Painted in bold shades of yellow, green and purple, the house-turned-eatery emanates a funkified atmosphere that adds a feeling of legitimacy to it all. Though the two-story unit is crammed with a stairway that leads up to a micro dining area and not much else, it’s more than enough space for the dos Santos family. The elder dos Santos tells me how his country of origin has long been underscored by economic struggle, police wars and favelas (literal “slums,” in his words, that are haphazardly built on whatever slope of territory one can find). But here, he and his family have carved out a cement slice of Americanized success, and brought Brazil with them.
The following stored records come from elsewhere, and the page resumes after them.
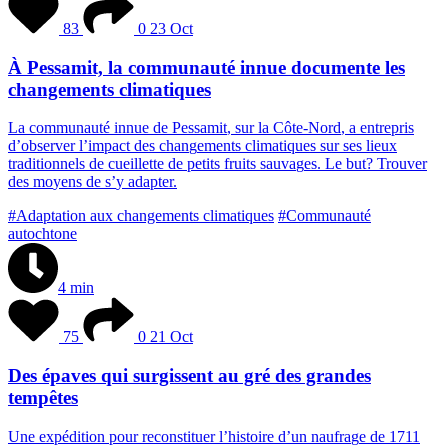
83
0
23 Oct
À Pessamit, la communauté innue documente les
changements climatiques
L
a
c
o
m
m
u
n
a
u
t
é
i
n
n
u
e
d
e
P
e
s
s
a
m
i
t
,
s
u
r
l
a
C
ô
t
e
-
N
o
r
d
,
a
e
n
t
r
e
p
r
i
s
d
’
o
b
s
e
r
v
e
r
l
’
i
m
p
a
c
t
d
e
s
c
h
a
n
g
e
m
e
n
t
s
c
l
i
m
a
t
i
q
u
e
s
s
u
r
s
e
s
l
i
e
u
x
t
r
a
d
i
t
i
o
n
n
e
l
s
d
e
c
u
e
i
l
l
e
t
t
e
d
e
p
e
t
i
t
s
f
r
u
i
t
s
s
a
u
v
a
g
e
s
.
L
e
b
u
t
?
T
r
o
u
v
e
r
d
e
s
m
o
y
e
n
s
d
e
s
’
y
a
d
a
p
t
e
r
.
#Adaptation aux changements climatiques
#Communauté
autochtone
4 min
75
0
21 Oct
Des épaves qui surgissent au gré des grandes
tempêtes
U
n
e
e
x
p
é
d
i
t
i
o
n
p
o
u
r
r
e
c
o
n
s
t
i
t
u
e
r
l
’
h
i
s
t
o
i
r
e
d
’
u
n
n
a
u
f
r
a
g
e
d
e
1
7
1
1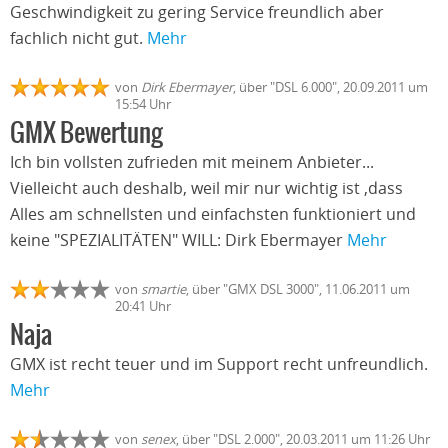
Geschwindigkeit zu gering Service freundlich aber
fachlich nicht gut.
Mehr
von
Dirk Ebermayer
, über "DSL 6.000", 20.09.2011 um
15:54 Uhr
GMX Bewertung
Ich bin vollsten zufrieden mit meinem Anbieter...
Vielleicht auch deshalb, weil mir nur wichtig ist ,dass
Alles am schnellsten und einfachsten funktioniert und
keine "SPEZIALITÄTEN" WILL: Dirk Ebermayer
Mehr
von
smartie
, über "GMX DSL 3000", 11.06.2011 um
20:41 Uhr
Naja
GMX ist recht teuer und im Support recht unfreundlich.
Mehr
von
senex
, über "DSL 2.000", 20.03.2011 um 11:26 Uhr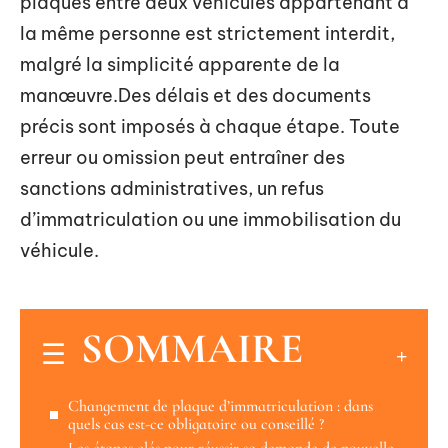
plaques entre deux véhicules appartenant à
la même personne est strictement interdit,
malgré la simplicité apparente de la
manœuvre.Des délais et des documents
précis sont imposés à chaque étape. Toute
erreur ou omission peut entraîner des
sanctions administratives, un refus
d’immatriculation ou une immobilisation du
véhicule.
SOMMAIRE
Changement de plaque d’immatriculation : dans
quels cas est-ce obligatoire ou conseillé ?
Les étapes clés pour réussir sa demande de nouvelle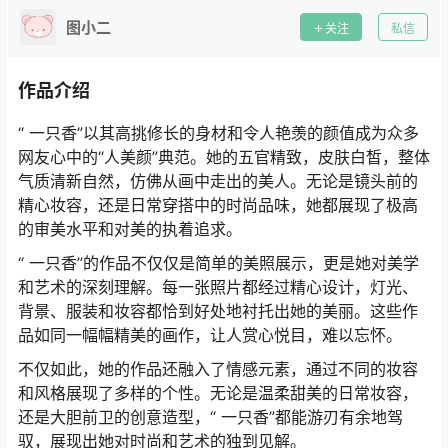
图小二
关注
私信
作品介绍
“ 一只香”以其高挑修长的身材和令人艳羡的颜值成为众多
网友心中的“人美颜”典范。她的五官精致，皮肤白皙，整体
气质清新自然，仿佛从画中走出的美人。无论是镜头前的
精心妆容，还是日常穿搭中的时尚品味，她都展现了极高
的审美水平和对美的执着追求。
“ 一只香”的作品不仅仅是简单的美照展示，更是她对美学
和艺术的深刻理解。每一张照片都经过精心设计，灯光、
背景、服装和妆容都恰到好处地衬托出她的美丽。这些作
品如同一幅幅精美的画作，让人赏心悦目，难以忘怀。
不仅如此，她的作品还融入了情感元素，通过不同的妆容
和风格展现了多样的个性。无论是温柔甜美的日常妆容，
还是大胆前卫的创意造型，“ 一只香”都能游刃有余地驾
驭，展现出她对时尚和艺术的独到见解。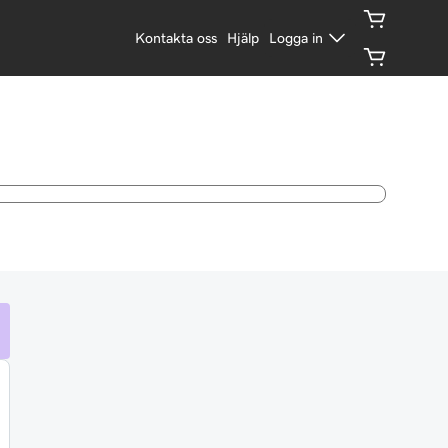
Kontakta oss
Hjälp
Logga in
Certainly, açaí is easy enough to find around the metro Bay Area. But I’ve never seen it presented in such a truly Brazilian context. Though Brazuca’s version is a bit sweet for my taste, it’s the little details like hyping up the powdered milk that remind me of my own trip to Brazil, where the interactive nature of street vendors is more of a loose freestyle than a formal transaction — and where it’s more about making human connection than it is about rushing on to the next thing on your to-do list.
In multiple visits to Brazuca, I’ve overheard patrons hanging out at the counter and chatting in Portuguese while a wall-mounted TV plays Brazilian news or soccer highlights. Time suddenly becomes warped — everything is slowed, relaxed. It’s unpretentious and even unconcerned, a hub of exchange where immigrant folks can casually loaf around to experience some level of comfort and familiarity.
Like Bourdain said, “You adapt. You survive. No matter what, you have a good time. And you don’t go it alone.”
Brazuca Açaí (4500 Barrett Ave. Unit B, Richmond) is open daily from 10 a.m. to 7 p.m., and until 8 p.m. on Sat. and Sun. The Brazuca Burger food truck is open daily from 6 p.m. to 11 p.m.